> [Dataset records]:
:::::
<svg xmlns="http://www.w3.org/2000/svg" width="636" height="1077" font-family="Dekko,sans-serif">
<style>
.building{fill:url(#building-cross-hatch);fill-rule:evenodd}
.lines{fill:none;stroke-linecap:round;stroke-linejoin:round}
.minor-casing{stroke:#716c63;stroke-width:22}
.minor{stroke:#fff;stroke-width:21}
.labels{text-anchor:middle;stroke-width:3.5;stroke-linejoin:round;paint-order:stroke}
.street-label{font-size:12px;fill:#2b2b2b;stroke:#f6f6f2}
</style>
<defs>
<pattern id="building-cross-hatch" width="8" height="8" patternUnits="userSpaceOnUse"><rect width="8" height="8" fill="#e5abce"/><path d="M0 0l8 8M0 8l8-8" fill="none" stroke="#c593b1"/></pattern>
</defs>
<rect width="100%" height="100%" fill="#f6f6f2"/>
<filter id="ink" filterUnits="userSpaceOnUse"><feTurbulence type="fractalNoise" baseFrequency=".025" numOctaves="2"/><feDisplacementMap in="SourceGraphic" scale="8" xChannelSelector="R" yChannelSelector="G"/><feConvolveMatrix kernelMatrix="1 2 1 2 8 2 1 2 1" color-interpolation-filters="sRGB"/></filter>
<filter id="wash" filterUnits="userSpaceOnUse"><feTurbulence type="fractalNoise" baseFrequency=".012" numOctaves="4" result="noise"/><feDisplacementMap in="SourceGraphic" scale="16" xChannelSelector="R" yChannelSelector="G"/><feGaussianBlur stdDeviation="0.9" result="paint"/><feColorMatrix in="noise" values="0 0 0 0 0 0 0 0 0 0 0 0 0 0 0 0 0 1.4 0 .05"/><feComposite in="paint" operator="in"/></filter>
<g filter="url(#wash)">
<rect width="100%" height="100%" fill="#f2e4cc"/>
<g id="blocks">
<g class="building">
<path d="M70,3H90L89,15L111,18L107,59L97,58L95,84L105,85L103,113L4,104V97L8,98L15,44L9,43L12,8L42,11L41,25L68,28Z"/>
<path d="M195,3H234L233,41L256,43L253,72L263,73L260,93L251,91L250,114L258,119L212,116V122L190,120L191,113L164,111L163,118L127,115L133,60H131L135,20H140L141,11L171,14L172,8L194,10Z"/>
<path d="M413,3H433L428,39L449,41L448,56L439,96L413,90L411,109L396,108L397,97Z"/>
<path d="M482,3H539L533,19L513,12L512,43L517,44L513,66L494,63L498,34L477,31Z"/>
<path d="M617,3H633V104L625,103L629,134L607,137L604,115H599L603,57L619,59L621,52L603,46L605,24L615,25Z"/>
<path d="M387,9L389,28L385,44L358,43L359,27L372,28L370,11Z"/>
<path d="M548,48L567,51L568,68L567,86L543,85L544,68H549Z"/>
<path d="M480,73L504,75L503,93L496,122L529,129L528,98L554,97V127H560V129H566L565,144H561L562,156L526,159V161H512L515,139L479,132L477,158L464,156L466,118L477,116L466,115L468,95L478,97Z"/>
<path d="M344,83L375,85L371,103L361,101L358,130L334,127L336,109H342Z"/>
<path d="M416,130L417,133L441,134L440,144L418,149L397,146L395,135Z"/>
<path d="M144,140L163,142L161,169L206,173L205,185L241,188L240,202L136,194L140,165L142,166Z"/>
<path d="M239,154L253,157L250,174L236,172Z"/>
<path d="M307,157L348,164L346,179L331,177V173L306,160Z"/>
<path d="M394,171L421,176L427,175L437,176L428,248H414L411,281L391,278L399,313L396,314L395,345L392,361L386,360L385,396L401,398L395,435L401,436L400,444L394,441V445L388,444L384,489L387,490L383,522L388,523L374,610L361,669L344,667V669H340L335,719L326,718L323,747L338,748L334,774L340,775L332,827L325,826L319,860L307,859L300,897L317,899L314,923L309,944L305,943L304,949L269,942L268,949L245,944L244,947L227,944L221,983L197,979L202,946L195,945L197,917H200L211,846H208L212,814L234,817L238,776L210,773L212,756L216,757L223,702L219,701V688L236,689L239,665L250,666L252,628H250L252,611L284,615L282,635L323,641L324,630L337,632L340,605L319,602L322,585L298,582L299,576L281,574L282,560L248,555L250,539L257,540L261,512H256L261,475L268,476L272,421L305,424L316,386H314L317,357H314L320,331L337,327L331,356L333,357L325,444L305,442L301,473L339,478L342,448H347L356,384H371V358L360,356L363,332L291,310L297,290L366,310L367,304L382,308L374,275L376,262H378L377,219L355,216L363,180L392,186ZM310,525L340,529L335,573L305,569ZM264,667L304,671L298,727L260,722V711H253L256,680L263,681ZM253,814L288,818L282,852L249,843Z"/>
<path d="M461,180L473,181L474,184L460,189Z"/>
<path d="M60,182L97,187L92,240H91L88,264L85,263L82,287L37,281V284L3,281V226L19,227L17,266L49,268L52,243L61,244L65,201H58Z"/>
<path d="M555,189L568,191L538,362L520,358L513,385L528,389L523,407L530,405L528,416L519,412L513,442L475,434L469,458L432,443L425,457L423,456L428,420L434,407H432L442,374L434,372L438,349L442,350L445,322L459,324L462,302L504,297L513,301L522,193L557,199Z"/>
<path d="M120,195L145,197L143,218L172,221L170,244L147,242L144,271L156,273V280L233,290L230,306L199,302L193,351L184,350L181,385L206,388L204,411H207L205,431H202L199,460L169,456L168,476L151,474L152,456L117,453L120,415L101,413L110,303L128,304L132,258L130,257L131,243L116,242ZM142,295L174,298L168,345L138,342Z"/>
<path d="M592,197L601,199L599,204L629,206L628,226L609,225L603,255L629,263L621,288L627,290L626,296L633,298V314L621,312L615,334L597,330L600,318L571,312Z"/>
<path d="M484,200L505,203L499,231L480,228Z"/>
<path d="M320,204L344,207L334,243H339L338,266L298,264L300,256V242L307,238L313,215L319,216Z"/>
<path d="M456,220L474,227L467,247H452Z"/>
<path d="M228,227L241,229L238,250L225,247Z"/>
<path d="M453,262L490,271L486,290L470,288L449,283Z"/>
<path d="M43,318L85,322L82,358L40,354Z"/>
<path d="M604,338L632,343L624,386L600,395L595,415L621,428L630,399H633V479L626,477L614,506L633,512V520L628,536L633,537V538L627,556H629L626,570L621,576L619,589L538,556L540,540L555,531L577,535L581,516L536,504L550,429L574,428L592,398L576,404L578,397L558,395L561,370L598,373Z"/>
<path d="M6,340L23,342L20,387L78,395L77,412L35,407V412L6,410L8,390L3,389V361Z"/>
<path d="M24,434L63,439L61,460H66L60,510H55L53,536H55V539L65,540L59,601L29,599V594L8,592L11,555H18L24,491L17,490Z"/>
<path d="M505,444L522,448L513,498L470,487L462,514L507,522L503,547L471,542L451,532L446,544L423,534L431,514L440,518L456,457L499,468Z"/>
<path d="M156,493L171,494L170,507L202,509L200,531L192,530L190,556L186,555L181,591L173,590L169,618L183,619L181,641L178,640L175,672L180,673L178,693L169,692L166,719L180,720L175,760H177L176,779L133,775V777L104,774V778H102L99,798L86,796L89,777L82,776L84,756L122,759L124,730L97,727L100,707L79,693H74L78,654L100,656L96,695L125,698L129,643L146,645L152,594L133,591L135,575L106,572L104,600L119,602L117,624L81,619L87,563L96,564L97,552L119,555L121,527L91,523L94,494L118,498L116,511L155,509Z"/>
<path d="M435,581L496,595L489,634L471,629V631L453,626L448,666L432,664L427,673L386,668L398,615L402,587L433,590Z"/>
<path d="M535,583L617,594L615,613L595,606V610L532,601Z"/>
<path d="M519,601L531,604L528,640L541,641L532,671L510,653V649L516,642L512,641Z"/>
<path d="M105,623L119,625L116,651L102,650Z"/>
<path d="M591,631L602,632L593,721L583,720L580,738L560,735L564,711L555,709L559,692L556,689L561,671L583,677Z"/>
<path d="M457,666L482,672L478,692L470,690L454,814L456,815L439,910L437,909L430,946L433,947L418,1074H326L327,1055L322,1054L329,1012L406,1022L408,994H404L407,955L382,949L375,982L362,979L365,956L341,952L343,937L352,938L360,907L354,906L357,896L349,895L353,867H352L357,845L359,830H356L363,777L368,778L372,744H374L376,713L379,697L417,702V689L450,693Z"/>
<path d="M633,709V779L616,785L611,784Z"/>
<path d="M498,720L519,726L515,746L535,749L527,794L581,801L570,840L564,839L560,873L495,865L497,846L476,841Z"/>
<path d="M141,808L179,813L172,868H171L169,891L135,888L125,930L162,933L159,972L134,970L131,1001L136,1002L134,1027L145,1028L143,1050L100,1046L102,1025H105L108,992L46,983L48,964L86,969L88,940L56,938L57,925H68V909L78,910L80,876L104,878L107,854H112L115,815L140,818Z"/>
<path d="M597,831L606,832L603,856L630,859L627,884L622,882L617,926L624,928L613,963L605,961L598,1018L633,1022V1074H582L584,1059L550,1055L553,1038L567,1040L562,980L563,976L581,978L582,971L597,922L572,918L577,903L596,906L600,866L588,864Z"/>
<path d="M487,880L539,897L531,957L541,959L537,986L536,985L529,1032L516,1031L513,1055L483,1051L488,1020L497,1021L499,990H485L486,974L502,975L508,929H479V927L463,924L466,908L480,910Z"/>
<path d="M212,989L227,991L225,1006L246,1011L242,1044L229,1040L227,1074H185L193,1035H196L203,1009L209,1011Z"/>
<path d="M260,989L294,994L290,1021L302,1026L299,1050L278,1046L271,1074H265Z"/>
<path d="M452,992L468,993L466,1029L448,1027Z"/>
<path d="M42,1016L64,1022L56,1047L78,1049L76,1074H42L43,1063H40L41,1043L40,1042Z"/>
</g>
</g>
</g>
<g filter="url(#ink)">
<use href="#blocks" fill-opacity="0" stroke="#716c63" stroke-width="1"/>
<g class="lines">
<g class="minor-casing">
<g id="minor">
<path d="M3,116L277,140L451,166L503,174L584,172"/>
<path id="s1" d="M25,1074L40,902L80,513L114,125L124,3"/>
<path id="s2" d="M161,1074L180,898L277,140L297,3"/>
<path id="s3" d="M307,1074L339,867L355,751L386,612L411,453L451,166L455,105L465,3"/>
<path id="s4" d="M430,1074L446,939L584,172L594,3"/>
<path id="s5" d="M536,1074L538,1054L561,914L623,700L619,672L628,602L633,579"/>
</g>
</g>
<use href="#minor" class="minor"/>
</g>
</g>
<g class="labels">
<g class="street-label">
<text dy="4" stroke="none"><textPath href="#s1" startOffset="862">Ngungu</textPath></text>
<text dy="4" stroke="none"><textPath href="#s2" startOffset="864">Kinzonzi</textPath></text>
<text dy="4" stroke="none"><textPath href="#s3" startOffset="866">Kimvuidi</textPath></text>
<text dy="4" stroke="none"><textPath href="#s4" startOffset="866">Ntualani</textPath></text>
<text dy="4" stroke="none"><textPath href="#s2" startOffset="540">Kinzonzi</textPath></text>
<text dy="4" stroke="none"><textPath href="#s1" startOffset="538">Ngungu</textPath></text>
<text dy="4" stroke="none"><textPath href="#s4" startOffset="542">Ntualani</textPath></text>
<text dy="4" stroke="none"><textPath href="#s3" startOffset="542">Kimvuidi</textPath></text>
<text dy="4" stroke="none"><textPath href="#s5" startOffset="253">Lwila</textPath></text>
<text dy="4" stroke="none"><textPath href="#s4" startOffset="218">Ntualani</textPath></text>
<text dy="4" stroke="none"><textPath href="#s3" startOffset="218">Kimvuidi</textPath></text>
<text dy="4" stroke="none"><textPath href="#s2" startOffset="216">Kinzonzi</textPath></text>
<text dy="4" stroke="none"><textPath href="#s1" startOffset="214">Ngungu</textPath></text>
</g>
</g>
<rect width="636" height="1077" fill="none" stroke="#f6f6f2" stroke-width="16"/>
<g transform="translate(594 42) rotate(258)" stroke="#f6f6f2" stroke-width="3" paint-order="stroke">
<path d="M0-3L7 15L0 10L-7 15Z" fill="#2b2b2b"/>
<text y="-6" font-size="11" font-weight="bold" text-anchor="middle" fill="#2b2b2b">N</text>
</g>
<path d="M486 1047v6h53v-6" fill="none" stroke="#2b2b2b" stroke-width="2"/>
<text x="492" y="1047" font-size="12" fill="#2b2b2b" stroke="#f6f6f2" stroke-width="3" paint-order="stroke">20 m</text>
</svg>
:::::
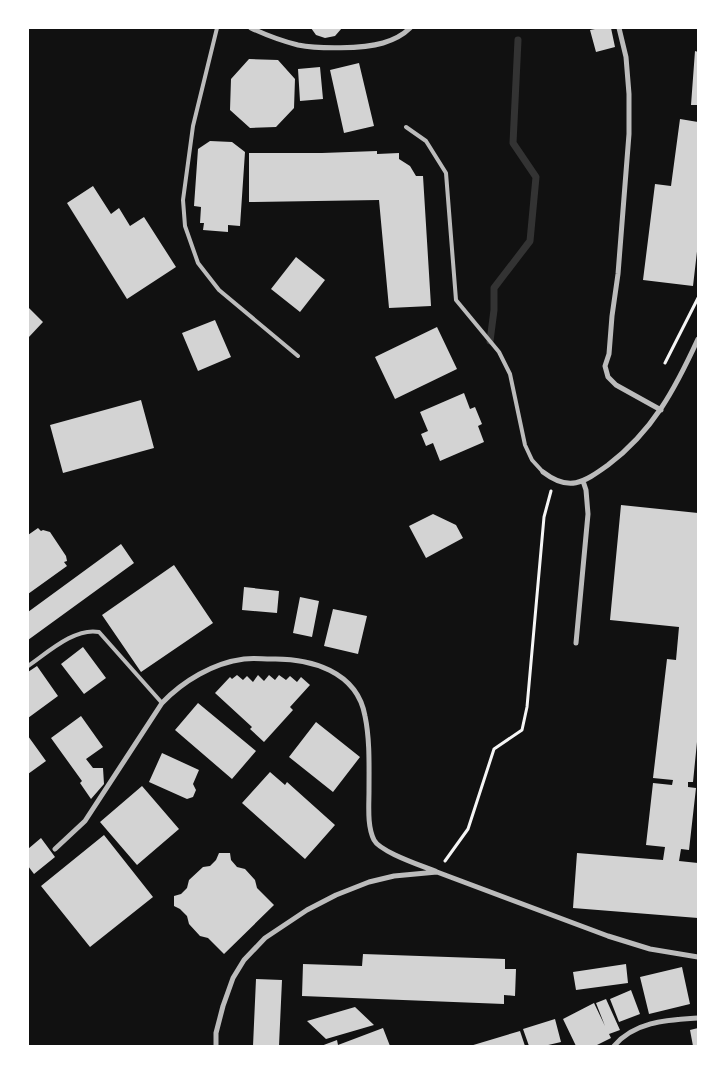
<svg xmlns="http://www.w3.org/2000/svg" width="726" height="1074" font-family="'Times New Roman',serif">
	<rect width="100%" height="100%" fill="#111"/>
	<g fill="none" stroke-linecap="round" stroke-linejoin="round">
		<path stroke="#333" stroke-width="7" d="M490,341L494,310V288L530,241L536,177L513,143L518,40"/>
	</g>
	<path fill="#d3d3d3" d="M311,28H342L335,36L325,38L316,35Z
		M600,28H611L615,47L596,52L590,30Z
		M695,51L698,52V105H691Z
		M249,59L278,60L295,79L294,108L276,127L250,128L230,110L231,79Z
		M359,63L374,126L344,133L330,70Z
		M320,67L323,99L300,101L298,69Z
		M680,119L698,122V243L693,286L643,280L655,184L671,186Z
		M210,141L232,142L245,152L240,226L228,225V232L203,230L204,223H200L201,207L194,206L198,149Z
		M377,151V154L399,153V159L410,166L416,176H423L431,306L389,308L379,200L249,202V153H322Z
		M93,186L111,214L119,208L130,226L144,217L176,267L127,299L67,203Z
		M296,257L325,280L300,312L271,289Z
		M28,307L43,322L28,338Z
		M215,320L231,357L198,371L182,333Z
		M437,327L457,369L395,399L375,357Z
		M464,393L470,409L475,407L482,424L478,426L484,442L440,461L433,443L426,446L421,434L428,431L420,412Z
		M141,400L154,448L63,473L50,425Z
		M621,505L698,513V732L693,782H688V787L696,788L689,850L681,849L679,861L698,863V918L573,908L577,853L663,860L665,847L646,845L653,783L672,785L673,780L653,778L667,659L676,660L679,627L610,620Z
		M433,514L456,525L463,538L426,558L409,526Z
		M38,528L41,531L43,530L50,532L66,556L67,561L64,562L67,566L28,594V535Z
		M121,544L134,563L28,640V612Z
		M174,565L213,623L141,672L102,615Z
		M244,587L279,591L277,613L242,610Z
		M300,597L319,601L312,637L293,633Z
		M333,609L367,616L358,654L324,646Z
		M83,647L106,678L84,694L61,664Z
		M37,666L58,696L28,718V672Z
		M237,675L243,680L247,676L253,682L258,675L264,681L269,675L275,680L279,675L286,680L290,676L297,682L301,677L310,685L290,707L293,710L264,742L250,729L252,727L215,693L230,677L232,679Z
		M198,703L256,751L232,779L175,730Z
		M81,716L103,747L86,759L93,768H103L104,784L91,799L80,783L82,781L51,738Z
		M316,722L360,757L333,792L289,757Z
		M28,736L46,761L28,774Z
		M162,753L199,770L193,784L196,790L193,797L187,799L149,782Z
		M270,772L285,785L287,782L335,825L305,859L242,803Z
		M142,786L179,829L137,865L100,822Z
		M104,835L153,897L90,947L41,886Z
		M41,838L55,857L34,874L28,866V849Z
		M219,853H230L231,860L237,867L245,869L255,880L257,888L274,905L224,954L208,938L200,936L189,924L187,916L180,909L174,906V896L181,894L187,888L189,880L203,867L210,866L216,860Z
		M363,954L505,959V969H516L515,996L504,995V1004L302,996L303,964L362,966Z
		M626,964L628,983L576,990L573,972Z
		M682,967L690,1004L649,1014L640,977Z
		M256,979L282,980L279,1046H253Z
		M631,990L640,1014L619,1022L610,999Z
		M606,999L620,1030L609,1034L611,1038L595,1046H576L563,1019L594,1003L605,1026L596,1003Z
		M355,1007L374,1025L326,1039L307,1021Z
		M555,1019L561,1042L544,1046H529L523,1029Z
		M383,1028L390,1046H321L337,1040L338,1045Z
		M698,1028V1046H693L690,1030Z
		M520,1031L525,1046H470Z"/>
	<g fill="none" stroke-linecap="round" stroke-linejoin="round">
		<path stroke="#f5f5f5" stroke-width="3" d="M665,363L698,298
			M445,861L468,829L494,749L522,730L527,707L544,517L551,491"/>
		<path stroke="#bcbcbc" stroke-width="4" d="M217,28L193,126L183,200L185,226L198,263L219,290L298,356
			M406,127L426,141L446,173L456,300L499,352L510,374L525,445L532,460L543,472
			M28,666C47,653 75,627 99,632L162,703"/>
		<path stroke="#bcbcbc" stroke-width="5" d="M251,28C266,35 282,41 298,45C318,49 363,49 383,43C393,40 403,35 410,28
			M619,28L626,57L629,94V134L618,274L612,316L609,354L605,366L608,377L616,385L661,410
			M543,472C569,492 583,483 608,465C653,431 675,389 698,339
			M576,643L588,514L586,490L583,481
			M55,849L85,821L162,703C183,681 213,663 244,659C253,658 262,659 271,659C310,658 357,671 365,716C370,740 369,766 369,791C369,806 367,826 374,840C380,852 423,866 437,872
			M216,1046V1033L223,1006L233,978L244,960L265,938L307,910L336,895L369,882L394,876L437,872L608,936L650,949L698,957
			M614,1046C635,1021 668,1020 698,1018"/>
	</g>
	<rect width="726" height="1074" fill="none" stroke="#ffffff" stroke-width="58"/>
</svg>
:::::
Look through the entries for lines containing the word "blocks" and return each one.

<g id="blocks">
<use href="#blocks" fill-opacity="0" stroke="#716c63" stroke-width="1"/>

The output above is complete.